Exercise: Extract the complete post on ICIC's urban food systems report word for word, leaving out the material that follows it.

Supplied passage:
# # # #

1.31.2017



Last week ICIC, a research and advisory group focusing on inner cities, released a new report on urban food systems.  It is a valuable and important report.  Its importance emerges both from its findings and from those most likely to read it.  Its value, in my judgment, is the potential to advance a meaningful dialogue between private and public sectors.

Among the ICIC findings:
The comparative analysis of food systems in Los Angeles, New Orleans and New York City finds both shared vulnerabilities and unique weaknesses that are a function of differences in each city’s food system and their exposure to different natural disaster risks. 
None of the cities were exposed to significant food processing vulnerabilities. Because of the global nature of the food system, a very small share of total food consumed in a city is processed and packaged locally. For example, if a major earthquake hit Los Angeles, some food processing plants would likely be damaged, but they are largely food exporters. The food consumed in Los Angeles, as is the case in most cities, is sourced from food processing plants across the country and world. 
All three cities face food distribution vulnerabilities because of the location of some warehouse supplier facilities in “at risk” areas. Los Angeles faces the greatest risk, with the vast majority of its warehouse suppliers subject to earthquake damage. In New Orleans and New York City, only local warehouse suppliers are at risk, creating greater risks for smaller grocery and corner stores, which rely more on local warehouse suppliers for their food supplies.

# # # #

Record extracts:
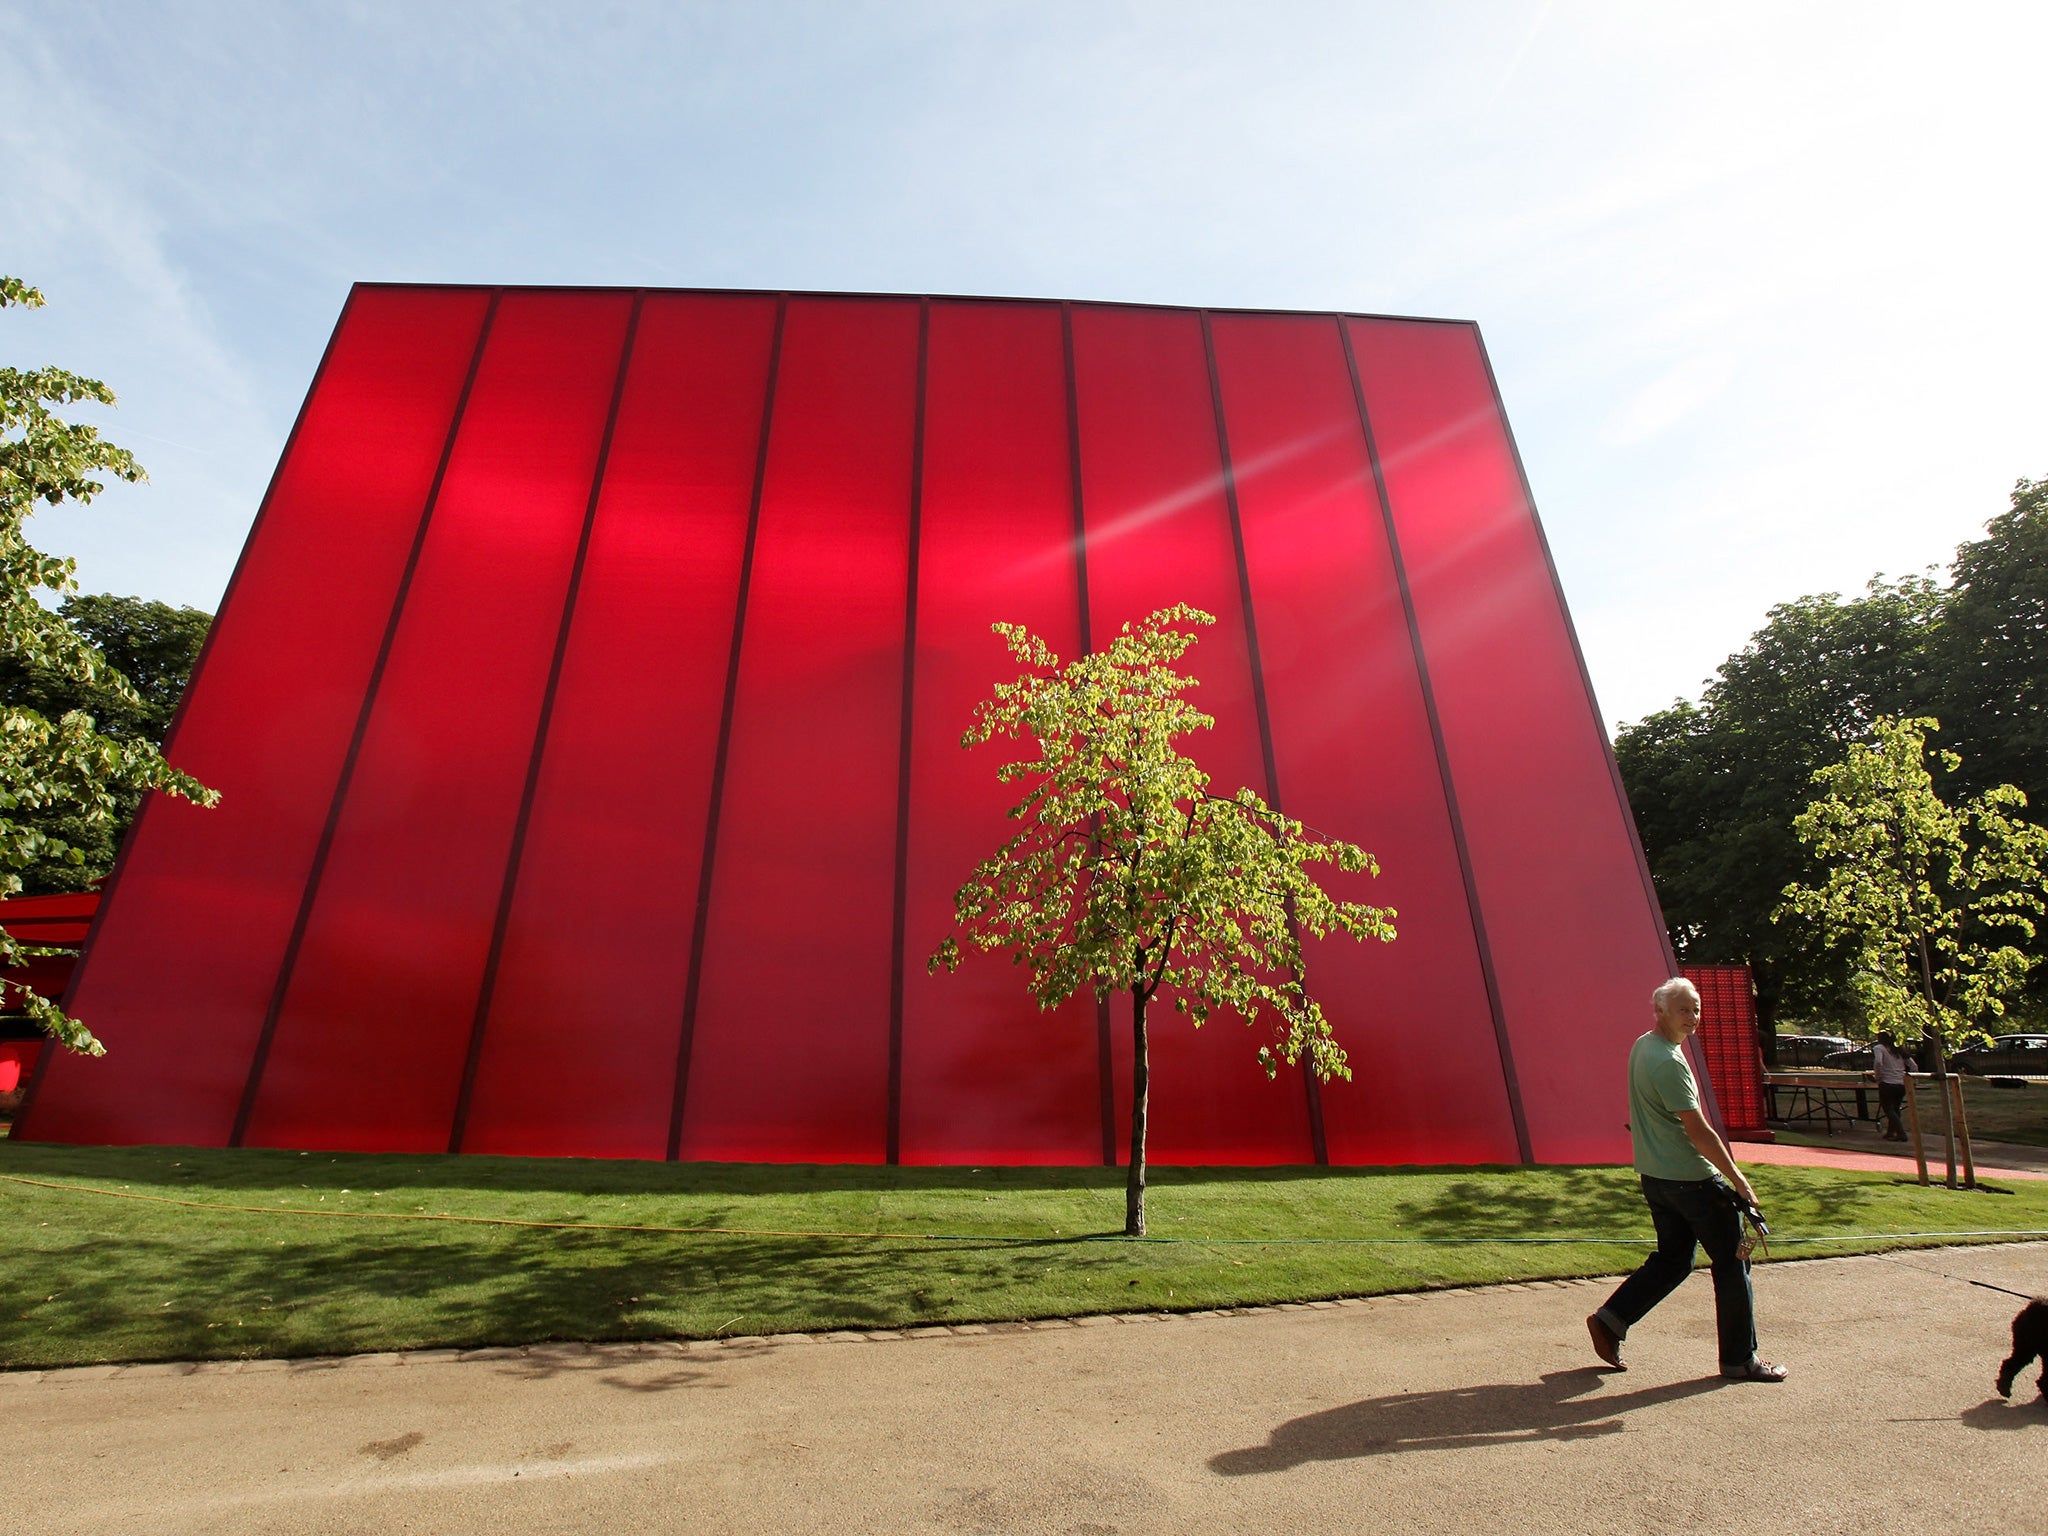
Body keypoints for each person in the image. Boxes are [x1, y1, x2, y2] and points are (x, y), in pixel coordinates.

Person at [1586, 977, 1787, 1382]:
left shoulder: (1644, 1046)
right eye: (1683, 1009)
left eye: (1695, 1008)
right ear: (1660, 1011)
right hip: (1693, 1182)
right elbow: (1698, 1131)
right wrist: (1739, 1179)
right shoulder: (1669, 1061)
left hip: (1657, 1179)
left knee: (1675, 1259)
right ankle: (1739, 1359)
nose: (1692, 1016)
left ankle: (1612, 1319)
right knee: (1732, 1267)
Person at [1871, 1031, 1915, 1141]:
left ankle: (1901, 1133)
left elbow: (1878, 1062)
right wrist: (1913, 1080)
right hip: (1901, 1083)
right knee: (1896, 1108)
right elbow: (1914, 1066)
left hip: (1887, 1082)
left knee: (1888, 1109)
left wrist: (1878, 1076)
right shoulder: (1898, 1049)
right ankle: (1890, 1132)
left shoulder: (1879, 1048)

# # # #

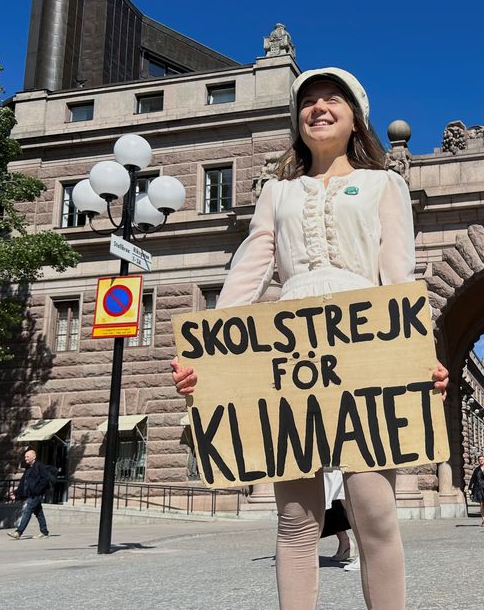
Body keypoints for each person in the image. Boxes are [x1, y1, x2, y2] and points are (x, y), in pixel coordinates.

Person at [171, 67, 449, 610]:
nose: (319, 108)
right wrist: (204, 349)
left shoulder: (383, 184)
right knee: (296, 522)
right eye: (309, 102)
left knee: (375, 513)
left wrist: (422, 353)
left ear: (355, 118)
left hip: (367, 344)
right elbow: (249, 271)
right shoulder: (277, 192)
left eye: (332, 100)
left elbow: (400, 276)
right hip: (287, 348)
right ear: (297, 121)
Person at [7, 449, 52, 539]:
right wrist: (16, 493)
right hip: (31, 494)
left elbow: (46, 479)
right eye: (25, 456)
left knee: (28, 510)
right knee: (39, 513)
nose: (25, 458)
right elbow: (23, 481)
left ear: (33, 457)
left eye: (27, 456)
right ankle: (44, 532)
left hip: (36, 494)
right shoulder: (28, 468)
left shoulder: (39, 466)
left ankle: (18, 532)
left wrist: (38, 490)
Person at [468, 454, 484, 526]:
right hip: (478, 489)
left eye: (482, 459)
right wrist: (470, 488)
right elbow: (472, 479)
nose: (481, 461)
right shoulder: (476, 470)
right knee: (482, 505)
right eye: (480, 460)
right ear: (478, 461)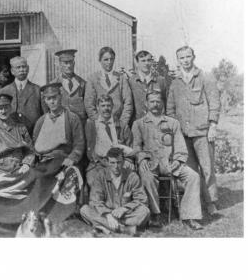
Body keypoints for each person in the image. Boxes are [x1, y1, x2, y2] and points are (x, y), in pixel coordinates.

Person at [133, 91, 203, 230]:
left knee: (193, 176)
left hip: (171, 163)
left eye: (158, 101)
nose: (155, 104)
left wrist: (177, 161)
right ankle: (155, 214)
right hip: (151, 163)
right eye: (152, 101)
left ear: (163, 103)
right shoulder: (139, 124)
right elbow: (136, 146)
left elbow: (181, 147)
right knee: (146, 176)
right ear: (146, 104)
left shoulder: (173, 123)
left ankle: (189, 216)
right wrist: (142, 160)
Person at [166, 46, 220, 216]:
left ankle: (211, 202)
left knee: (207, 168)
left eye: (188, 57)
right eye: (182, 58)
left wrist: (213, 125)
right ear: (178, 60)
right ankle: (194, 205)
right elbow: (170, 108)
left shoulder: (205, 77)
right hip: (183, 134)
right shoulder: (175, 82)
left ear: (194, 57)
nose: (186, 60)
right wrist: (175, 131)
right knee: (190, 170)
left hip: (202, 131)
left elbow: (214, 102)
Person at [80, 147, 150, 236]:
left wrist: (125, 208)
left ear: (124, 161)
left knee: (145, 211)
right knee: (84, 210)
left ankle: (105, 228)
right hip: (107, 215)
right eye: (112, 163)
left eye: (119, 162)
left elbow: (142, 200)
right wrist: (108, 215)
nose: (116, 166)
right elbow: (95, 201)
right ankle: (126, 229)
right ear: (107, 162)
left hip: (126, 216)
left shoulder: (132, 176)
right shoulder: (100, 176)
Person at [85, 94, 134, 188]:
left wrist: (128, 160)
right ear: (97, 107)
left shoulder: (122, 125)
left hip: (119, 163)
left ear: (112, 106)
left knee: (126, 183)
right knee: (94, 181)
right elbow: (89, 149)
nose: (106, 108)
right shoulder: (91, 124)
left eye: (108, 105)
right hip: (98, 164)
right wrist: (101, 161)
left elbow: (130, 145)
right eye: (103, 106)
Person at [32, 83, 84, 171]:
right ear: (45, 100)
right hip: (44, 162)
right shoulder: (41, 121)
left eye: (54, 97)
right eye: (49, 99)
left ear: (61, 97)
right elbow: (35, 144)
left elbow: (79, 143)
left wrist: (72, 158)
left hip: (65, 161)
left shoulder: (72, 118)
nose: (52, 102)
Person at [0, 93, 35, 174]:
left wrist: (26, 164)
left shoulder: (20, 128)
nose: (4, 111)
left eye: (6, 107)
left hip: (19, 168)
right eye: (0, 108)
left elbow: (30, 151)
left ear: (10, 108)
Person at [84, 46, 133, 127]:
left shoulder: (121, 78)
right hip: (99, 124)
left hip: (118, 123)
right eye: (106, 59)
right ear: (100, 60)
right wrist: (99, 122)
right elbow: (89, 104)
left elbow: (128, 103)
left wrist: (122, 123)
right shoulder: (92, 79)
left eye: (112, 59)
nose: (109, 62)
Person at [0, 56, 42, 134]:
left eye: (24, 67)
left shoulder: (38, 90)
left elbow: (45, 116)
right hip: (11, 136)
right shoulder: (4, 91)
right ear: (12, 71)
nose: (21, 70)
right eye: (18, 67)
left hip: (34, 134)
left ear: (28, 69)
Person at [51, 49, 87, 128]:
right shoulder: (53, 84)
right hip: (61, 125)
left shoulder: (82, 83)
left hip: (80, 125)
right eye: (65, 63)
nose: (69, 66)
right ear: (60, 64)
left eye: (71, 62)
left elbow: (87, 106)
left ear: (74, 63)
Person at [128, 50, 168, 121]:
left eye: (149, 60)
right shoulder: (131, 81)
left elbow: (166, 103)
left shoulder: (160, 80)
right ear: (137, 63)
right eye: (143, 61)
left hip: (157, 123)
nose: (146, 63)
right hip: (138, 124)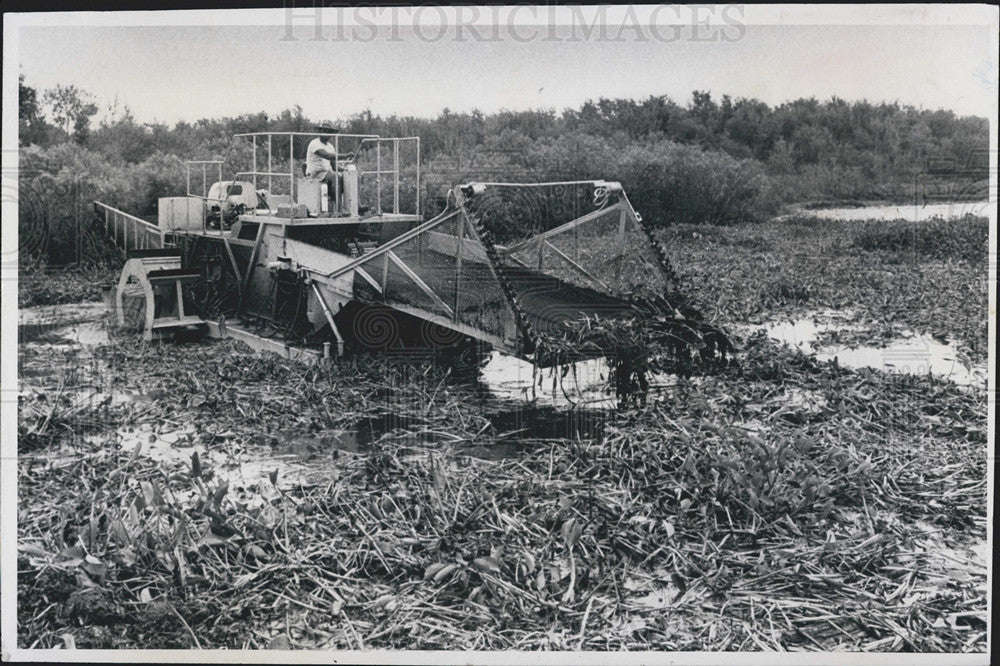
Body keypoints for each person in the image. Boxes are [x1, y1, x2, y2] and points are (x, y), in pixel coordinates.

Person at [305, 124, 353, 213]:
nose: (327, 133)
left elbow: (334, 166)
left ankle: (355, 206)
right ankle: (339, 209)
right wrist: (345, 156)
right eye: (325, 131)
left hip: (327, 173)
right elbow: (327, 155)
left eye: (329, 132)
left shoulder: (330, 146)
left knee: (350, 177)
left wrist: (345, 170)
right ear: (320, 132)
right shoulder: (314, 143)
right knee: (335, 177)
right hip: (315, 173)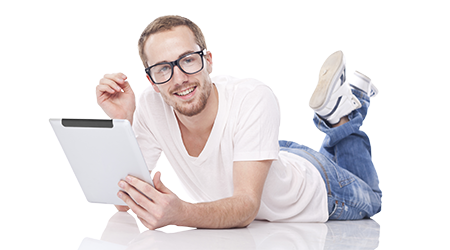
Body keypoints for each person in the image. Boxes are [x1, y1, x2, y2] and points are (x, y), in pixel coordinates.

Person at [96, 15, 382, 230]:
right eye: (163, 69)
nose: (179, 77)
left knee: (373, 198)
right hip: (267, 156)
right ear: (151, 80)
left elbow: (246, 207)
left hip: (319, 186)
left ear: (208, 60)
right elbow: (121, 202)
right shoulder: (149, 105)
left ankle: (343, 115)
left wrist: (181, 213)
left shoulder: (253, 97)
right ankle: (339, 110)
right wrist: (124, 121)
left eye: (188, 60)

# # # #

Answer section:
1.31.2017



Last week ICIC, a research and advisory group focusing on inner cities, released a new report on urban food systems.  It is a valuable and important report.  Its importance emerges both from its findings and from those most likely to read it.  Its value, in my judgment, is the potential to advance a meaningful dialogue between private and public sectors.

Among the ICIC findings:
The comparative analysis of food systems in Los Angeles, New Orleans and New York City finds both shared vulnerabilities and unique weaknesses that are a function of differences in each city’s food system and their exposure to different natural disaster risks. 
None of the cities were exposed to significant food processing vulnerabilities. Because of the global nature of the food system, a very small share of total food consumed in a city is processed and packaged locally. For example, if a major earthquake hit Los Angeles, some food processing plants would likely be damaged, but they are largely food exporters. The food consumed in Los Angeles, as is the case in most cities, is sourced from food processing plants across the country and world. 
All three cities face food distribution vulnerabilities because of the location of some warehouse supplier facilities in “at risk” areas. Los Angeles faces the greatest risk, with the vast majority of its warehouse suppliers subject to earthquake damage. In New Orleans and New York City, only local warehouse suppliers are at risk, creating greater risks for smaller grocery and corner stores, which rely more on local warehouse suppliers for their food supplies.